Çin’deki Xinjiang bölgesinde sıcak bir gündü. Komutan onun çalıştığı iş yerinden çıkmasını istedi ve ne yapacaklarını söylemeden onu idam yerine getirmişti.
Dr. Tohti, “İdam edilmiş cesetlerin dağın güneyinde yattıklarını görüyordum. Belki 20, bilmiyorum.” Tohti aynı zamanda tüfek atışlarını duyduğunu söyledi ve içeriye girmesini istediler. “O beni kenara çekip bana ne yapmam gerektiğini söylüyordu: ‘Şu senin, karaciğerini ve iki böbreğini çıkartman için.’ Mahkum bir uygur idi. Uygurlar Xinjing’ da müslüman bir azınlıktı . Hristiyanlar, tibetliler ve palun gong uygulayıcılar gibi. Çin rejimi uygurlulara baskı kurdular. O an’dan itibaren robot gibiydim. Kesmeye başladığımda kanamaya başladıklarını görüyordum. Yani bu demek oluyor ki kalbi hala kan pompaliyordu. O hala yaşıyordu. Ayrıca kestiğimde vücudu mücadele etmeye çalışıyordu.” Mermi adamı öldürmek için değildi , diyor Tohti. “Teknik bakımından ben öldürdüm onu.”

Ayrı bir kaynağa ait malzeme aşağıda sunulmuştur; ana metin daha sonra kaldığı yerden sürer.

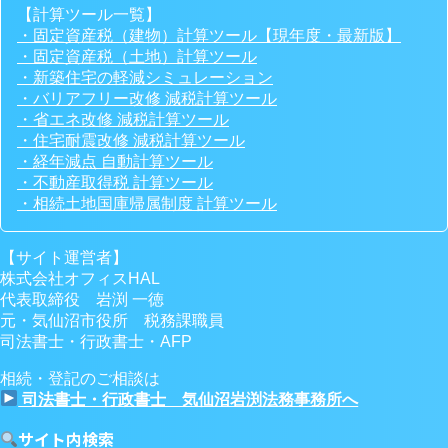
【計算ツール一覧】
・固定資産税（建物）計算ツール【現年度・最新版】
・固定資産税（土地）計算ツール
・新築住宅の軽減シミュレーション
・バリアフリー改修 減税計算ツール
・省エネ改修 減税計算ツール
・住宅耐震改修 減税計算ツール
・経年減点 自動計算ツール
・不動産取得税 計算ツール
・相続土地国庫帰属制度 計算ツール
【サイト運営者】
株式会社オフィスHAL
代表取締役 岩渕 一徳
元・気仙沼市役所 税務課職員
司法書士・行政書士・AFP
相続・登記のご相談は
司法書士・行政書士 気仙沼岩渕法務事務所へ
サイト内検索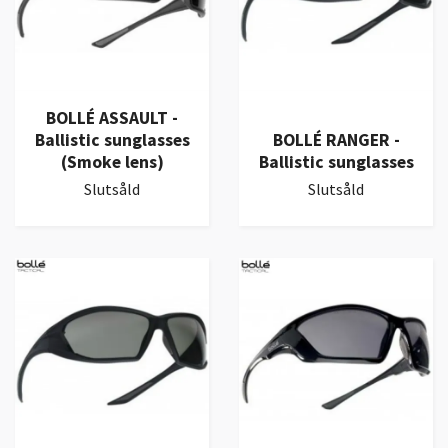
BOLLÉ ASSAULT -
Ballistic sunglasses
BOLLÉ RANGER -
(Smoke lens)
Ballistic sunglasses
Slutsåld
Slutsåld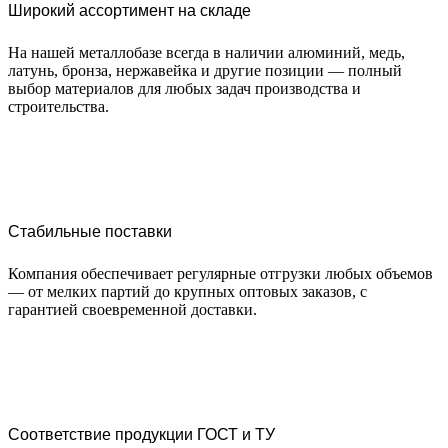
Широкий ассортимент на складе
На нашей металлобазе всегда в наличии алюминий, медь,
латунь, бронза, нержавейка и другие позиции — полный
выбор материалов для любых задач производства и
строительства.
Стабильные поставки
Компания обеспечивает регулярные отгрузки любых объемов
— от мелких партий до крупных оптовых заказов, с
гарантией своевременной доставки.
Соответствие продукции ГОСТ и ТУ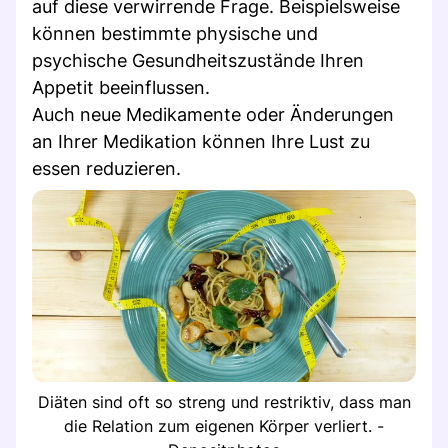
auf diese verwirrende Frage. Beispielsweise
können bestimmte physische und
psychische Gesundheitszustände Ihren
Appetit beeinflussen.
Auch neue Medikamente oder Änderungen
an Ihrer Medikation können Ihre Lust zu
essen reduzieren.
Diäten sind oft so streng und restriktiv, dass man
die Relation zum eigenen Körper verliert. -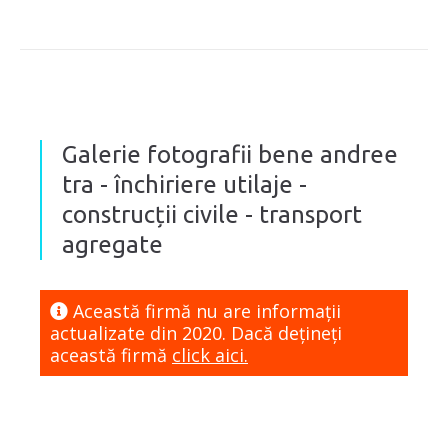
Galerie fotografii bene andree
tra - închiriere utilaje -
construcții civile - transport
agregate
Această firmă nu are informaţii
actualizate din 2020. Dacă dețineți
această firmă
click aici.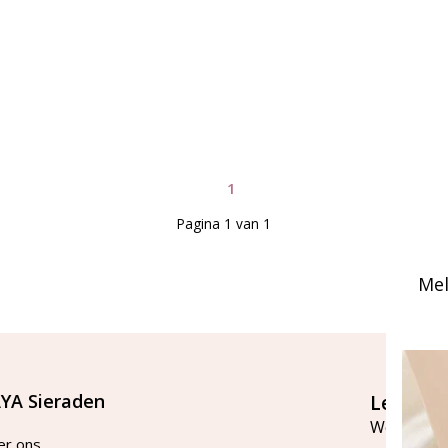
1
Pagina 1 van 1
Mel
YA Sieraden
Let's st
Word lid v
er ons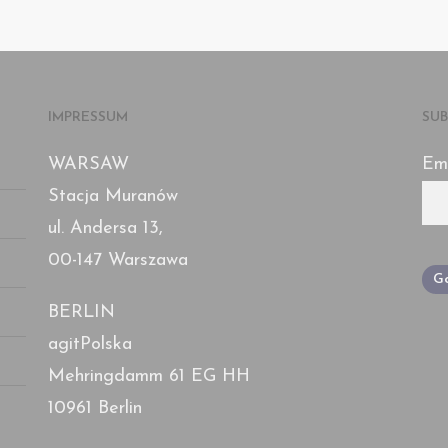
1
IMPRESSUM
SUB
WARSAW
Em
Stacja Muranów
ul. Andersa 13,
00-147 Warszawa
BERLIN
agitPolska
Mehringdamm 61 EG HH
10961 Berlin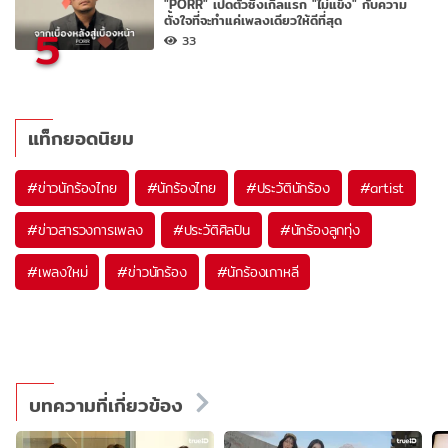
"PORR" เปิดตัวซิงเกิลแรก "ไม่แข็ง" กับความ
ตั้งใจที่จะทำแค่เพลงเดียวให้ดีที่สุด
5
33
แท็กยอดนิยม
#
ข่าวนักร้องไทย
#
นักร้องไทย
#
ประวัตินักร้อง
#
artist
#
ข่าวสารวงการเพลง
#
ประวัติศิลปิน
#
นักร้องลูกทุ่ง
#
เพลงใหม่
#
ข่าวนักร้อง
#
นักร้องเกาหลี
บทความที่เกี่ยวข้อง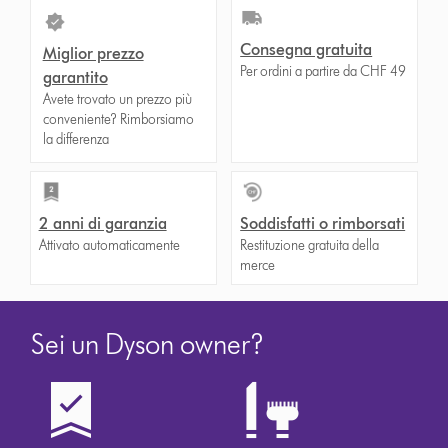
Consegna gratuita
Miglior prezzo
Per ordini a partire da CHF 49
garantito
Avete trovato un prezzo più
conveniente? Rimborsiamo
la differenza
2 anni di garanzia
Soddisfatti o rimborsati
Attivato automaticamente
Restituzione gratuita della
merce
Sei un Dyson owner?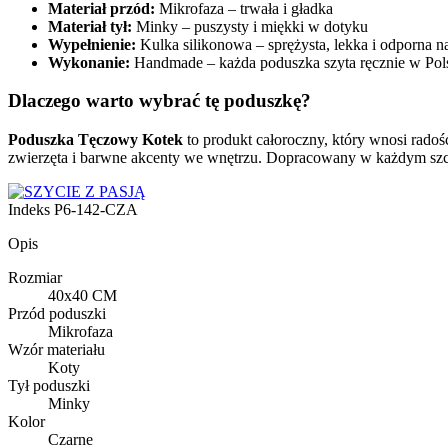
Materiał przód:
Mikrofaza – trwała i gładka
Materiał tył:
Minky – puszysty i miękki w dotyku
Wypełnienie:
Kulka silikonowa – sprężysta, lekka i odporna n
Wykonanie:
Handmade – każda poduszka szyta ręcznie w Pol
Dlaczego warto wybrać tę poduszkę?
Poduszka Tęczowy Kotek
to produkt całoroczny, który wnosi radoś
zwierzęta i barwne akcenty we wnętrzu. Dopracowany w każdym szc
Indeks
P6-142-CZA
Opis
Rozmiar
40x40 CM
Przód poduszki
Mikrofaza
Wzór materiału
Koty
Tył poduszki
Minky
Kolor
Czarne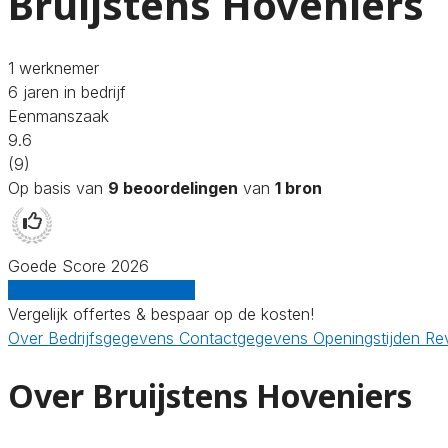
Bruijstens Hoveniers
1 werknemer
6 jaren in bedrijf
Eenmanszaak
9.6
(9)
Op basis van
9 beoordelingen
van
1 bron
Goede Score 2026
Gratis offertes vergelijken
Vergelijk offertes & bespaar op de kosten!
Over
Bedrijfsgegevens
Contactgegevens
Openingstijden
Re
Over Bruijstens Hoveniers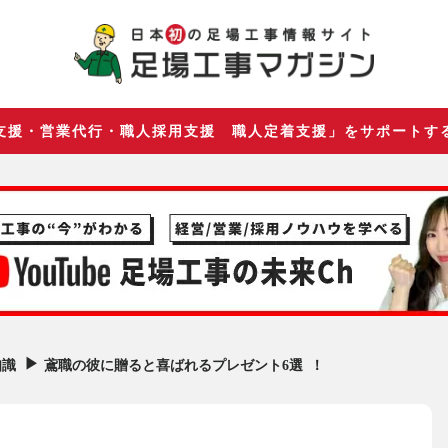
支援・営業代行・職人採用支援 職人定着支援」をサポートす
▶︎
鳶職の彼に贈ると喜ばれるプレゼント6選 ！
知識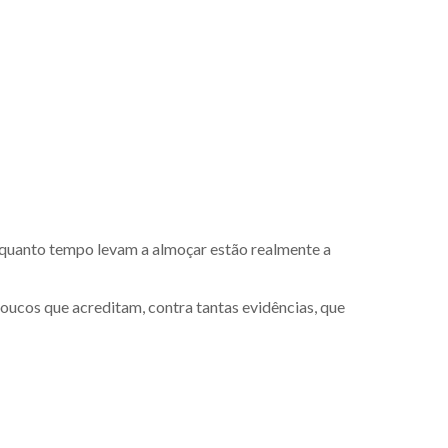
 quanto tempo levam a almoçar estão realmente a
oucos que acreditam, contra tantas evidências, que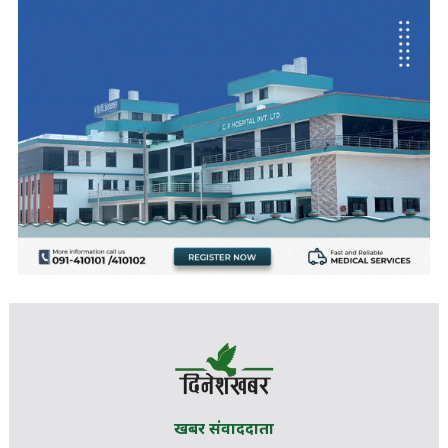
खबर संवाददाता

O günden 25 sene sonra Tohti Londra’ya taşındı. ”Çin rejiminin, bir insanın hiçbir zaman yapamayacağı şeyleri yaptırana kadar kendi adamlarının beyinlerini nasıl yıkadığını anlamak çok seneler sürdü” dedi. “İngilizce öğrenmeye başladığımda ve bu dünyada neler olduğunu okuyabilince, anladım ki insan hakları ve insan medeniyeti diye bi kavram var. O an gururumdan kalbime gömülü olan o kutsal yine açığa çıktı.”
Bugün Tohti edindiği tecrübeyi halkı uyarmak için ifade etmeye devam ediyor. Sözlerini ise anlattığı şeylerin bir vahşet olduğunu belirterek bitiriyor.